Argon’s discovery had interesting antecedents: in 1785, chemist Henry Cavendish had decomposed water to make “fixed air” (nitrogen) and noted that there might be a small inert component, but his results were forgotten. Rayleigh’s critical insight came around 1892–1894 when he carefully measured gas densities. In June 1894, Rayleigh sent a sample of what he thought was nitrogen to William Ramsay, who confirmed it was a new element. The formal announcement was made in August 1894.

Following its discovery, argon quickly found uses: Thomas Edison in 1896 patented a process of using argon to fill incandescent light bulbs (to protect the filament and improve efficiency). Carbide and Welsbach used argon in metal filament lamps. Throughout the 20th century, argon’s market grew with the development of new technologies requiring inert environments. In 1960, Mao and Bell demonstrated the emplacement of argon as excited gas, leading to argon-ion lasers. In recent decades, the use of argon in scientific instruments (ICP-MS, lasers) and particle detectors has become important.

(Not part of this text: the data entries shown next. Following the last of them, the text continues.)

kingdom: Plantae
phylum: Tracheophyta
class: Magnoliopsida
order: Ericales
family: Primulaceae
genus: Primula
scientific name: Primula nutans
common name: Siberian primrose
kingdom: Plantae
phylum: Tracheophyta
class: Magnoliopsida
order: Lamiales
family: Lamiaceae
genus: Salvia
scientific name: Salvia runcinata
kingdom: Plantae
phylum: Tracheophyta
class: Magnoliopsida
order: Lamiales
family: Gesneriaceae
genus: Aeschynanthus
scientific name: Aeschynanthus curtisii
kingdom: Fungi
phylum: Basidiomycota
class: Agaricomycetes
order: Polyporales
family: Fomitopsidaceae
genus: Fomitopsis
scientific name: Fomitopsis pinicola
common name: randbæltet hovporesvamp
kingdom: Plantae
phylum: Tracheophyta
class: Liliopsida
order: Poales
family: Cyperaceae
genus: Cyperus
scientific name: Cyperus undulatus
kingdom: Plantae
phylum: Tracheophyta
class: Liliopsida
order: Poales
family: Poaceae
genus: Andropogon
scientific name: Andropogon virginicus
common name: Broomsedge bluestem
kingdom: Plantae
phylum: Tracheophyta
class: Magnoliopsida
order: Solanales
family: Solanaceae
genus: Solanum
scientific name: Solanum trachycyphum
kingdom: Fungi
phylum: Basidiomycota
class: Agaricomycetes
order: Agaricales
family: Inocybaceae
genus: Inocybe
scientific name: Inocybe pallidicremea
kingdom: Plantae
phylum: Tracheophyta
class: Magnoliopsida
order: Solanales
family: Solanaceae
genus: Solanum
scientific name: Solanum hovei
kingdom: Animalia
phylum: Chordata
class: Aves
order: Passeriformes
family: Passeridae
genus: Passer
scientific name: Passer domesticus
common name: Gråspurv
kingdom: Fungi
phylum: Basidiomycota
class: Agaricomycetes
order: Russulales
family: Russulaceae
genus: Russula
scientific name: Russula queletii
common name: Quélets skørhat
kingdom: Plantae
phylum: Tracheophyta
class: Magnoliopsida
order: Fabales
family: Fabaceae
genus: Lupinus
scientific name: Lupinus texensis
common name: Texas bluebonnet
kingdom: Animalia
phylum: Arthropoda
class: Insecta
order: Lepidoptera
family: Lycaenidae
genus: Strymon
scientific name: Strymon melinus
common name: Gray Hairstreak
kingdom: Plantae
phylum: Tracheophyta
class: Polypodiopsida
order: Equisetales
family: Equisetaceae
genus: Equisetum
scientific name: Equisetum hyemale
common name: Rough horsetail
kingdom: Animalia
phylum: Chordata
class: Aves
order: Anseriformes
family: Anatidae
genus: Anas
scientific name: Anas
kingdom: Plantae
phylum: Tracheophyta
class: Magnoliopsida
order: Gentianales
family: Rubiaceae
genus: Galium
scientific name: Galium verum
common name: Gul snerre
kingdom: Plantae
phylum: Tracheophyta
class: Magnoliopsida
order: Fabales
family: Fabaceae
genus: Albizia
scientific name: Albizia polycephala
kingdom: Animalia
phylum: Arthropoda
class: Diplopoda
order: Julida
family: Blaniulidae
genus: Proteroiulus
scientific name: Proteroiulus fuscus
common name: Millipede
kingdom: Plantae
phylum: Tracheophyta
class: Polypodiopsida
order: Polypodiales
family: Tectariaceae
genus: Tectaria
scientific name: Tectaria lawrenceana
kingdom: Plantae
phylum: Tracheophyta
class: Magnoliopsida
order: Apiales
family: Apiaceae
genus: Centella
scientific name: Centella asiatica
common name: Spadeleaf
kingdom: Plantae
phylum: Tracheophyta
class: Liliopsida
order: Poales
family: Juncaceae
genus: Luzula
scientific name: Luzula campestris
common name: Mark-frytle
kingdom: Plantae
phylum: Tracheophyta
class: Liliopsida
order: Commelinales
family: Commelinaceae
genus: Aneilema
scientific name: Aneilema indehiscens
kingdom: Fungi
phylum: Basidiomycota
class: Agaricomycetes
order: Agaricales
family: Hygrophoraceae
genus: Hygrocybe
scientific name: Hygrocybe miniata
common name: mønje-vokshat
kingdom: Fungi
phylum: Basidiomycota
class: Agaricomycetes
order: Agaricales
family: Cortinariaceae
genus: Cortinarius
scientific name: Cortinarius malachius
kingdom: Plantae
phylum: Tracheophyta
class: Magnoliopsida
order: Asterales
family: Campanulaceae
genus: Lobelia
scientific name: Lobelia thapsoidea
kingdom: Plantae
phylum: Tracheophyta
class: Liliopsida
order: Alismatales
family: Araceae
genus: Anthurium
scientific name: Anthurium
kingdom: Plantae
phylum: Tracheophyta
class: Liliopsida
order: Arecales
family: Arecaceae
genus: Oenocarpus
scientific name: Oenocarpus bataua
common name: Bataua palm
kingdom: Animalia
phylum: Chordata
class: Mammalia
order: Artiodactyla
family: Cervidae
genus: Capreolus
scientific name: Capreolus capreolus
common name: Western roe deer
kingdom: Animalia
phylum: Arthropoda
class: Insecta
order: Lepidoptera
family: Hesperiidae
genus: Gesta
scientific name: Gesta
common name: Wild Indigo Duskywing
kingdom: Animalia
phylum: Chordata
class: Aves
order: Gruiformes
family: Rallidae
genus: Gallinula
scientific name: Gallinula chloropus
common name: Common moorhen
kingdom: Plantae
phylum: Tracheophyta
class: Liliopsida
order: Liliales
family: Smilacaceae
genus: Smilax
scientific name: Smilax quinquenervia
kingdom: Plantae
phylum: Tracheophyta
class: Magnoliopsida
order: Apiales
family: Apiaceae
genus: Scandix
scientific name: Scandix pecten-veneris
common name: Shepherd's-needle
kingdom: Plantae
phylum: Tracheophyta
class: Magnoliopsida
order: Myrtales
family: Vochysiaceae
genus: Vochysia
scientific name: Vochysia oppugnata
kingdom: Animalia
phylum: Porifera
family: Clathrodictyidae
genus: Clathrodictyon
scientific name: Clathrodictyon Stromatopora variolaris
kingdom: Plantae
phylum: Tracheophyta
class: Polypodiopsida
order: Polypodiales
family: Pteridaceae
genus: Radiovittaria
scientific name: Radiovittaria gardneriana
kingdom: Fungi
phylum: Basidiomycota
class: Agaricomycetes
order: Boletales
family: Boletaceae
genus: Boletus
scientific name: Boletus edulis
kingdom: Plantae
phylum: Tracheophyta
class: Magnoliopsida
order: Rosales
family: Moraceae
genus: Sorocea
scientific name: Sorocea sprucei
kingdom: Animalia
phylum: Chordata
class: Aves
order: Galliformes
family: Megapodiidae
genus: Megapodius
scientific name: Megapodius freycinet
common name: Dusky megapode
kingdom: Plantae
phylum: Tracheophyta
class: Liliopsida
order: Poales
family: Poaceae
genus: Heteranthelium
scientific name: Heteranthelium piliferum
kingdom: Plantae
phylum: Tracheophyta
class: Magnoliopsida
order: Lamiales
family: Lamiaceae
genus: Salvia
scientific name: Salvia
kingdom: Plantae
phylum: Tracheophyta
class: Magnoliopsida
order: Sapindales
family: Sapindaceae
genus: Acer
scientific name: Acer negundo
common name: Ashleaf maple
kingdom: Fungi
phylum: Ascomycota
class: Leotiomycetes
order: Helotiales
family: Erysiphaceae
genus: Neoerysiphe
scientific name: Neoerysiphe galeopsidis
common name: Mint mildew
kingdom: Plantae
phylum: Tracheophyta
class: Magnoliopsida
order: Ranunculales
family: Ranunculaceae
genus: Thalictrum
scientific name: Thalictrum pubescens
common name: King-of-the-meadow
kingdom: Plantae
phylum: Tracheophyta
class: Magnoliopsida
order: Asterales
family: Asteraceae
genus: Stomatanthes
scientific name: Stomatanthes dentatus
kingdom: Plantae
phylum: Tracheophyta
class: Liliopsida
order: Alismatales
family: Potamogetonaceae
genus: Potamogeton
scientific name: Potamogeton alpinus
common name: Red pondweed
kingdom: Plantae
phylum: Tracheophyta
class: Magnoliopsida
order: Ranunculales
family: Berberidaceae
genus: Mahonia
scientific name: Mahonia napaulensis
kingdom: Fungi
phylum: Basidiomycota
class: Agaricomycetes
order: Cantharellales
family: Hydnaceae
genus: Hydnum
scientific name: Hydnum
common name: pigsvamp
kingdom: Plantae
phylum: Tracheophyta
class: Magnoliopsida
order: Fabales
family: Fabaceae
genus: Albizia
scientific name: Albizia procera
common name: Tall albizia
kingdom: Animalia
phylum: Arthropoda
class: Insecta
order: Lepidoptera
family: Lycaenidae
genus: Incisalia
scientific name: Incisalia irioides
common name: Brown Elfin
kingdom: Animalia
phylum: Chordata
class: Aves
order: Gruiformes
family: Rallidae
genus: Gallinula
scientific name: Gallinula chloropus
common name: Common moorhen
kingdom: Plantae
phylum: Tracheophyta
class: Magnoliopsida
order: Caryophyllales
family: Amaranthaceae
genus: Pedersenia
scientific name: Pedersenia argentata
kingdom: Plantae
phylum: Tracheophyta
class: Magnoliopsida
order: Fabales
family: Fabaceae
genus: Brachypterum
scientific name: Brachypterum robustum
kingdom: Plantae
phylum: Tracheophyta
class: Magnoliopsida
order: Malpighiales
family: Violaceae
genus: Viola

Potassium–argon dating (developed in the mid-20th century) used argon isotopes to date volcanic rocks; this was a milestone in geology. The first dating of a rock by the K–Ar method (1948) was done by George Tilton and William Dalrymple.

As for etymology: the symbol Ar derives from “argon.” The element has no alternative name in English; related languages use similar forms (e.g. German Argon, French argon). The adjective is “argonaceous” (rarely used).

Over time, argon’s image as a “lazy” or “noble” gas has remained apt: it is remarkably unaffected by changes in chemistry or environment.